As can be seen, performance is considerably better than that obtained
in the previous section by training for 200000 iterations, though
still not as good as with Bayesian training (see Ex-netgp-b.doc).


Using an ensemble of networks trained by early stopping.

In the early stopping procedure just described, the use of the first
three-quarters of the training data for estimation and the last
one-quarter for validation is arbitrary.  Whenever a training
procedure involves arbitrary or random choices, it is generally better
(on average) to repeat the procedure several times with different
choices, and then make predictions by averaging the predictions made
by the networks in this "ensemble".  The following commands implement
this idea for early stopping, by averaging over both the choice of
which quarter of the data to use for validation, and over the random
choice of initial weights:

    > net-spec blog.gdese1 2 15 1 / ih=+ bh=+ ho=+ bo=+
    > model-spec blog.gdese1 binary
    > data-spec blog.gdese1 2 1 2 / bdata.train@-226:300 . bdata.train@226:300 .
    > rand-seed blog.gdese1 1
    > net-gd blog.gdese1 20000 10 / 0.4 batch

    > net-plt t L blog.gdese1 | find-min

    > net-spec blog.gdese2 2 15 1 / ih=+ bh=+ ho=+ bo=+
    > model-spec blog.gdese2 binary
    > data-spec blog.gdese2 2 1 2 / bdata.train@-151:225 . bdata.train@151:225 .
    > rand-seed blog.gdese2 2
    > net-gd blog.gdese2 20000 10 / 0.4 batch

    > net-plt t L blog.gdese2 | find-min

    > net-spec blog.gdese3 2 15 1 / ih=+ bh=+ ho=+ bo=+
    > model-spec blog.gdese3 binary
    > data-spec blog.gdese3 2 1 2 / bdata.train@-76:150 . bdata.train@75:150 .
    > rand-seed blog.gdese3 3 
    > net-gd blog.gdese3 20000 10 / 0.4 batch

    > net-plt t L blog.gdese3 | find-min

    > net-spec blog.gdese4 2 15 1 / ih=+ bh=+ ho=+ bo=+
    > model-spec blog.gdese4 binary
    > data-spec blog.gdese4 2 1 2 / bdata.train@-1:75 . bdata.train@1:75 .
    > rand-seed blog.gdese4 4
    > net-gd blog.gdese4 20000 10 / 0.4 batch

    > net-plt t L blog.gdese4 | find-min

The networks selected from the four training runs above as having
lowest validation error are at iterations 1190, 880, 1780, and 12720.
We can now make predictions for test cases using these four networks,
as follows:

    > net-pred mpa blog.gdese1 1190 blog.gdese2 880 \
                   blog.gdese3 1780 blog.gdese4 12720 / bdata.test .
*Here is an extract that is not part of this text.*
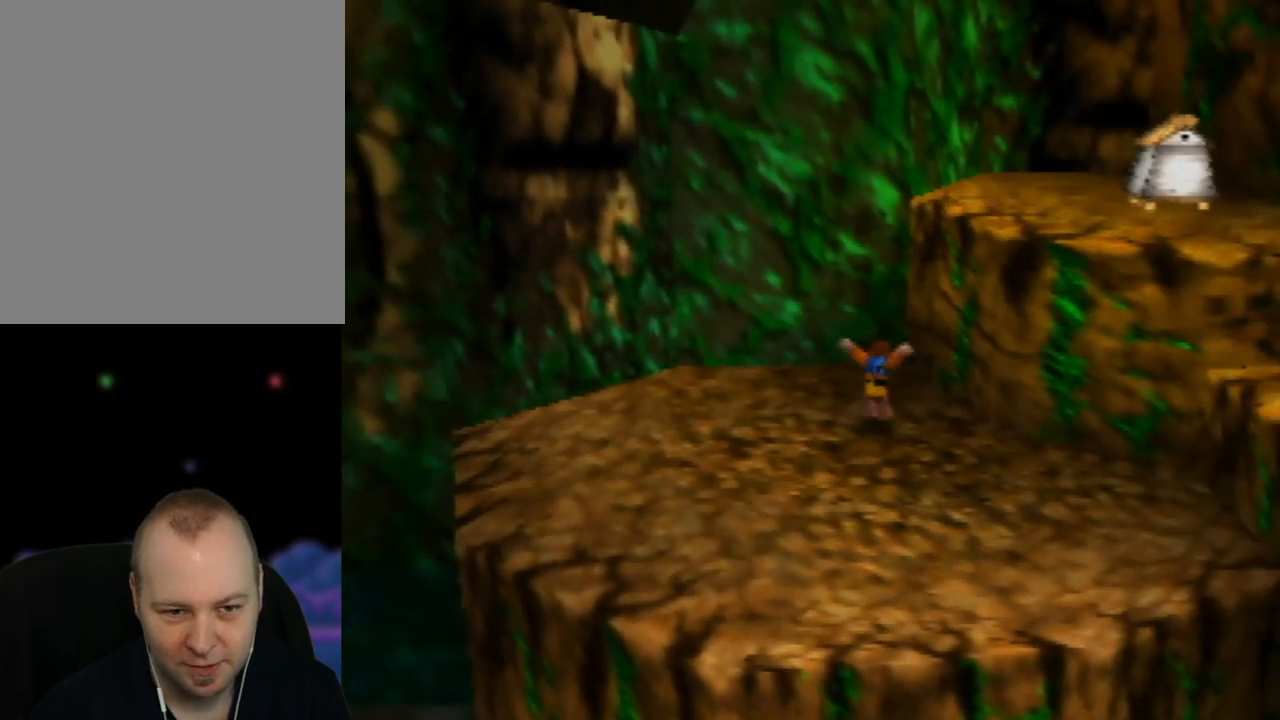
{"buttons": ["A"], "left_stick": "right", "events": [[150, "A", "down"]]}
    Number of iterations used: 4

    Number of test cases: 1000

    Average log probability of targets:    -0.266+-0.018
    Fraction of guesses that were wrong:    0.1210+-0.0103

The resulting classification performance is a bit better than was
found using just the first of the four networks.  But it's still not
as good as with Bayesian training.

Interestingly, one can get a bit better results using networks 1000
later in the run than were chosen based on the validation error, as
illustrated here:

    > net-pred mpa blog.gdese1 2190 blog.gdese2 1880 \
                   blog.gdese3 2780 blog.gdese4 13720 / bdata.test .
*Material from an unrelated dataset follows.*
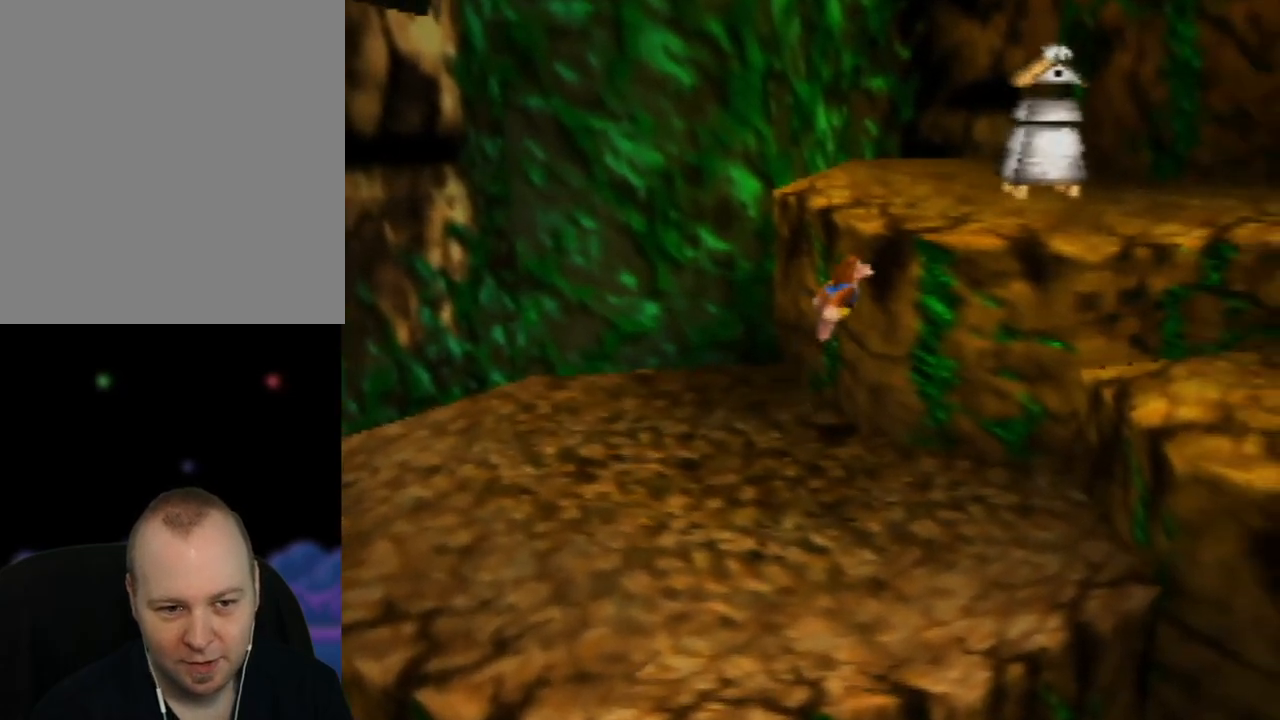
{"buttons": [], "left_stick": "center", "events": [[100, "left_stick", "down-right"], [317, "A", "up"], [500, "left_stick", "center"]]}
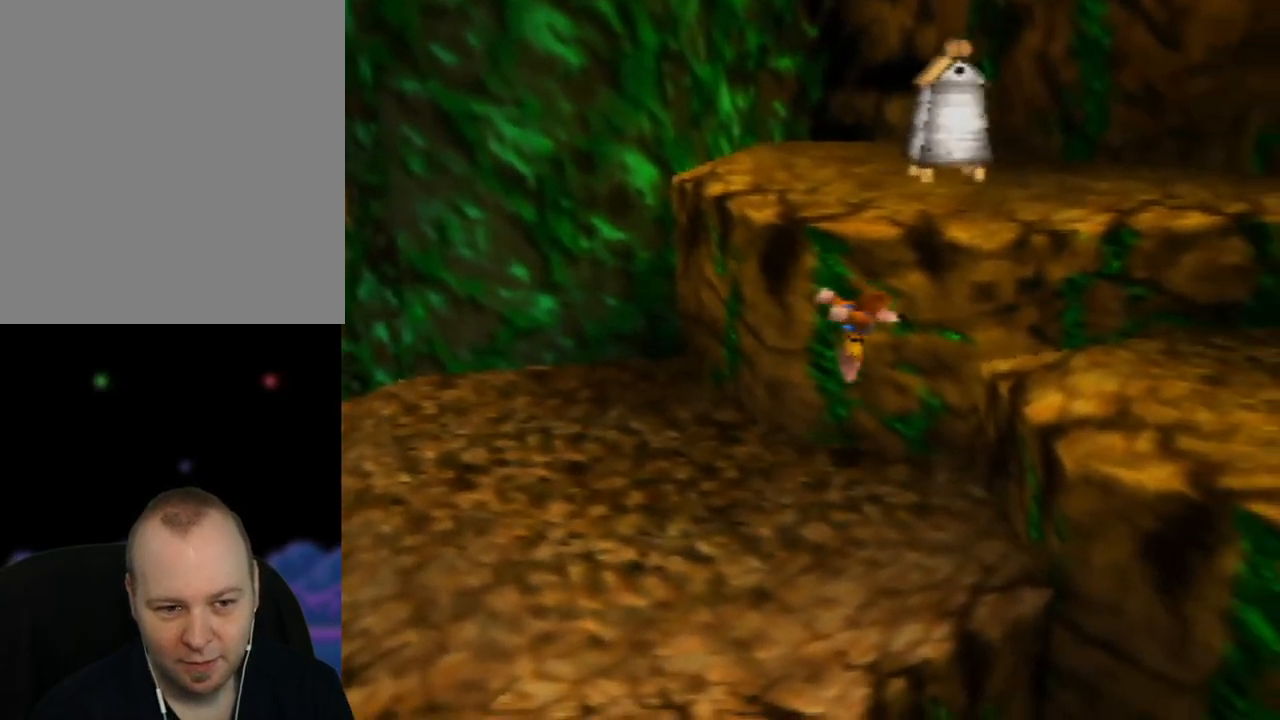
{"buttons": ["A"], "left_stick": "right", "events": [[300, "A", "down"], [333, "left_stick", "right"]]}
    Number of iterations used: 4

    Number of test cases: 1000

    Average log probability of targets:    -0.265+-0.020
    Fraction of guesses that were wrong:    0.1170+-0.0102

This may be because the selection of a single network to use based on
a validation set isn't necessarily optimal when predictions are
actually made by an ensemble.  (Though at least for this dataset,
results using early stopping with just the first split are also a bit
better when using the network 1000 iterations past the validation
error minimum.)